● What you should do:
In the excerpted text, what serves as the vase for the three wilting flowers?

● Excerpted text:
........
An odd cobweb stands as a disinterested, mute witness to life progressing in a room marked by three wilting flowers stationed in the makeshift vase of an old vodka bottle in a dusty corner. From its standard issue of a mattress, a bucket and a duffel bag, life in general has acquired so many add-ons over the past four years, but the core remains the same. The bag is still there, the mattress was lost somewhere in the process of having lived out the bag in as many as six rat holes in an equal number of months. The bucket was lost to some holi-crazed hooligans, who found it ideal to pour coloured water over unsuspecting souls, when three of us impoverished students used to share a tiny room on the terrace of a four storied building.

To be honest, most of the times the script is really lousy. Well, other than for the odd day or so that you get to spend the way you want to spend it, which sort of mistakenly represents the whole drama. Otherwise you seem to be perpetually running out of either sugar, coffee powder, detergent or the gazillion tiny things that always manages to get exhausted the moment you just do not want it to. Of course, I should mention that there does not exist even a single moment of the other variety. Just when you breathe a sigh of relief that the latest round of bill payments are over, the calendar mockingly reminds you that it is the end of the month. Oh dear, here we go again.

Some run races only to win, to show-off their trophies and feel proud about it. Others like me run just for the simple yet beautiful satisfaction of having run it. Come to think of it, four years back I could not even get a train ticket reserved by myself. Yes, you can have the podium dear sir, but I am racing only with myself. We are just finishing lap 23 and my race is not over yet. Please do play a modest anthem for me when all the din dies down, for every lap is a victory for me, no matter how insignificant it might be for you.

Backed by hindsight and a mug of not-so-sweet tea inside me, I can reliably inform you that approximately thirteen stirrings with and against the ways of the clock is not enough, it has to be somewhere around eighteen to twenty, twenty five even. On second thoughts, you can add another teaspoon and a half of sugar too.

Then again, you might not like tea the way I make it.

October 28, 2002

Noname.post

In a valley you can choose to climb the heights at the risk of a possibly fatal fall or stick to the plains and lead a protected existence - you never fall, but you never taste the sweet wine of the heights either. It is amazing to live life as an open ended question, it is something like holding a fragile little feather in your hand and set it free to be played around by the elements. It is scary too, when you know the next five minutes as are certain as the next five years. All along the way the cup is half empty or full depending on the state of your mind and the sweet pleasure of justice awaits you at every corner, when you find yourselves at the receiving end of the stick every now and then. You have to trust your basic instinct towards survival and then fall free through time. Bliss.

Never judge a person by the happiness he shows, a better measure is always the sorrow he hides. How you go about it is the million dollar question. There are signs and signs everywhere, people are mazes with carefully concealed doors littering every dead end. Sometimes you find them unknowingly and you are happily let in, sometimes you barge in without an invitation only to be chased out with the strongest of denials.
........
● Collection entries:
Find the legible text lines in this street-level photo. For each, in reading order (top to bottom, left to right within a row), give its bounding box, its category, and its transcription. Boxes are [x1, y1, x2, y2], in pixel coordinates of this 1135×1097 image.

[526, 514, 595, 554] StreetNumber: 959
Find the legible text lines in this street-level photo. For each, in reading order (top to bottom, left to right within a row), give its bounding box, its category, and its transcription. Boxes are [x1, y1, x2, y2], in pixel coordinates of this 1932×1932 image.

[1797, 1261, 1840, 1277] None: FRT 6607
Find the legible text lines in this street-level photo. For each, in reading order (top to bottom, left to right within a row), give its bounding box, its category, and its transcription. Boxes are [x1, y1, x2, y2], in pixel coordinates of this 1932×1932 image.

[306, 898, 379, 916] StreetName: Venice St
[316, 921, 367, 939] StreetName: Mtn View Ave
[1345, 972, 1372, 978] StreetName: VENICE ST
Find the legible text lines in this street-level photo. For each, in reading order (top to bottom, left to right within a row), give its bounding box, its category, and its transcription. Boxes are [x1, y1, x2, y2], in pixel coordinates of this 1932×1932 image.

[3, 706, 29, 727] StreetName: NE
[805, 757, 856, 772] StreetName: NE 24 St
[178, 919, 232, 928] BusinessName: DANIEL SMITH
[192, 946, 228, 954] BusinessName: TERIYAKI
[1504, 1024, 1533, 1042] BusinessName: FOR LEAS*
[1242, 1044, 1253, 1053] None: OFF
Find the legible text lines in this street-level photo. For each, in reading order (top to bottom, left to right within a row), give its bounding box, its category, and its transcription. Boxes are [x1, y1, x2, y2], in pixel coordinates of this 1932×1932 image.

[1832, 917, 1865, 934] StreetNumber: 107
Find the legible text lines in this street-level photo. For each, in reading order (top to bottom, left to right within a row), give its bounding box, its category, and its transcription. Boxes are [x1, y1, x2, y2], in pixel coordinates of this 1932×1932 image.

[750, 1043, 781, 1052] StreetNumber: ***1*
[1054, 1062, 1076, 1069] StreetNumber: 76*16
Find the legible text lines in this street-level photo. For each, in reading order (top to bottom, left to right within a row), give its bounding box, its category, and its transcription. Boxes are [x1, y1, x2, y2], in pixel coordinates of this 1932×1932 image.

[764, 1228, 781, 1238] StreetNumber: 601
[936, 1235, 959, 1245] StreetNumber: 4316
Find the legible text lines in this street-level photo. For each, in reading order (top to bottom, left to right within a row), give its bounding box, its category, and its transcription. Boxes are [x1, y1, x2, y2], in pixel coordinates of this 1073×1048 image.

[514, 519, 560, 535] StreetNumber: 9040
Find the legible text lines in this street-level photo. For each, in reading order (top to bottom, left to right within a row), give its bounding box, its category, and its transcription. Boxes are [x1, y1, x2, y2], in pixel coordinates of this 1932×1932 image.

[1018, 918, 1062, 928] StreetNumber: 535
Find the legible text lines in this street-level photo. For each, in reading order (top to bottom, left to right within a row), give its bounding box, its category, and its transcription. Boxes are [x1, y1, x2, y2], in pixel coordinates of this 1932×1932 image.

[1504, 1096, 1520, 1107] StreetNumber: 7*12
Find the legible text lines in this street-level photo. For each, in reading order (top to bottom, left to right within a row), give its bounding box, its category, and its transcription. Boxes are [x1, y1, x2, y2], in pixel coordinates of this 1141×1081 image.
........
● Response to this task:
An old vodka bottle.